Last time, they ate candied ginger in her bed with just the fan on and she grimaced as the sugared fruit burned her tongue, but Clem closed his eyes and rolled the cubes against the roof of his mouth. He said the string felt warm and good even if it hurt a little. And she sat upright, pressed a hand to his shoulder, said, “That’s what I mean!” because she hadn’t quite been able to explain the hot, sharp pleasure of a well-placed bite, the instant desire it stirred in her. They each savored another piece of ginger and pondered: she, the burn slightly too strong, like the pain he felt from a bite; he, the warm crystallized joy of a mouthful of root fire, the same she felt when he dug his teeth in. A metaphor in reverse. They are finding ways to understand each other.

The car slides downhill and they watch the night come at them, safe in the silent, delicious knowledge that this drive is a non-permanent state of hunger, of cool breeze hissing at the tops of the windows, of gentle fingers tracing spirals down the nape of the neck. They know just enough about each other to send the text and expect a yes, I’m free, let’s go swimming? But not enough to call, not enough to worry about direction, not enough to see past the precipice edge of August from which, every summer, all things fall.

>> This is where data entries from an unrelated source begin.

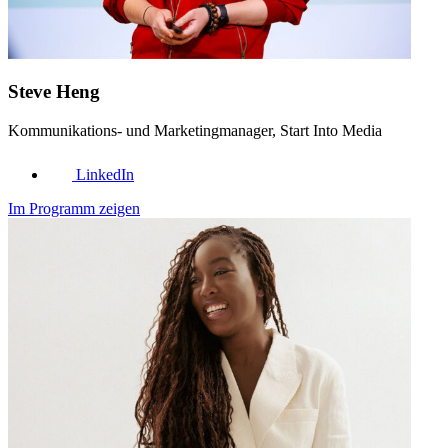
Steve Heng
Kommunikations- und Marketing­manager, Start Into Media
LinkedIn
Im Programm zeigen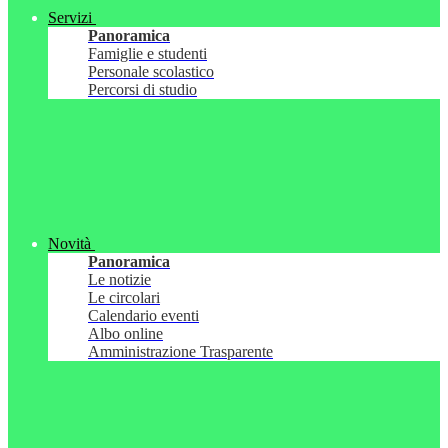
Servizi
Panoramica
Famiglie e studenti
Personale scolastico
Percorsi di studio
Novità
Panoramica
Le notizie
Le circolari
Calendario eventi
Albo online
Amministrazione Trasparente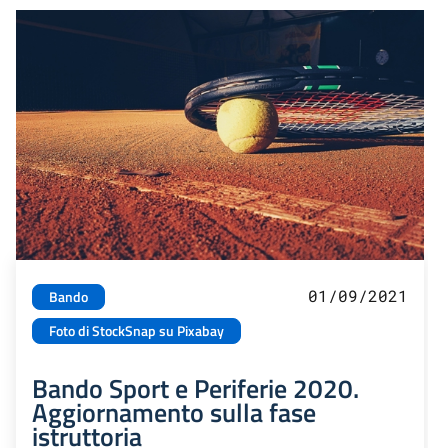
01/09/2021
Bando
Foto di StockSnap su Pixabay
Bando Sport e Periferie 2020.
Aggiornamento sulla fase
istruttoria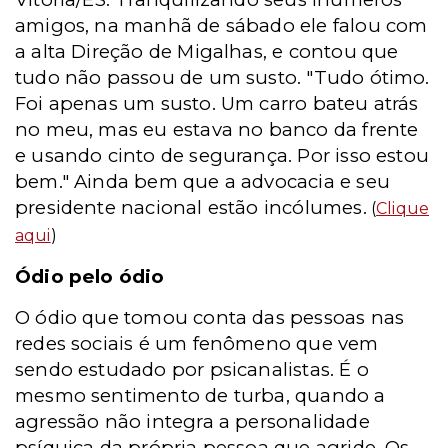
amigos, na manhã de sábado ele falou com
a alta Direção de Migalhas, e contou que
tudo não passou de um susto. "Tudo ótimo.
Foi apenas um susto. Um carro bateu atrás
no meu, mas eu estava no banco da frente
e usando cinto de segurança. Por isso estou
bem." Ainda bem que a advocacia e seu
presidente nacional estão incólumes.
(
Clique
aqui
)
Ódio pelo ódio
O ódio que tomou conta das pessoas nas
redes sociais é um fenômeno que vem
sendo estudado por psicanalistas. É o
mesmo sentimento de turba, quando a
agressão não integra a personalidade
psíquica da própria pessoa que agride. Os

They are still acceptably mysterious to one another: his sweat still smells clean, her silences are still soft and not thorny. The creaky bed that forces them to haul the mattress to the floor is still charming, the sleeplessness hasn’t caught up yet, their silences are still full of the best kind of promise whose content is clear, just not exactly what form it will take, what shapes they’ll make in the lamplight of her room.

But they aren’t there yet. Flowing towards home in expectation, anticipation, hope, will always be better than arrival, destination, end point, better than kissing her way down his ribs, better than feeling him finish, better than watching his body disappear under his clothes as he slowly pulls the outside world back into their privacy. The waiting, the wanting, the knowing of getting, the sureness of possession without yet possessing is sweet and filling, the deep satisfaction of the soon-to-be-had, the sight of fat blackberries proffered on the tongue of a branch.

She lets her head tilt towards him again. They are close now. Goosebumps rise across her shoulders as they pass through the cooler air trapped within the forest by the river where they kissed on a flat pink rock this afternoon, held in the dish-like form that made Clem say he felt like they were two appetizers on a plate. He rolled to the rock’s edge and plunged his head into the icy ripples until the current pulled his curls straight. After he came up for air, they kissed until they had an appetite, or several; until they couldn’t stop shivering, chilled skin pebbled with water under the greying sky. They changed into dry clothes between the doors of his car on the gravel shoulder of the road before driving to his kitchen. There they ate until only one appetite remained, and now they drive towards her bed.

Appetizers—the promise of more to come, flavor without fullness, candied ginger unfurling a layer of fire across the tongue. Clem pulls into the parking lot and Ada lets her fingers make a final loop through his hair. They are held as if on a rock in the middle of a river, safe in not yet knowing each other but knowing what’s next, in knowing even now, without needing to wait for hindsight, that this moment is good.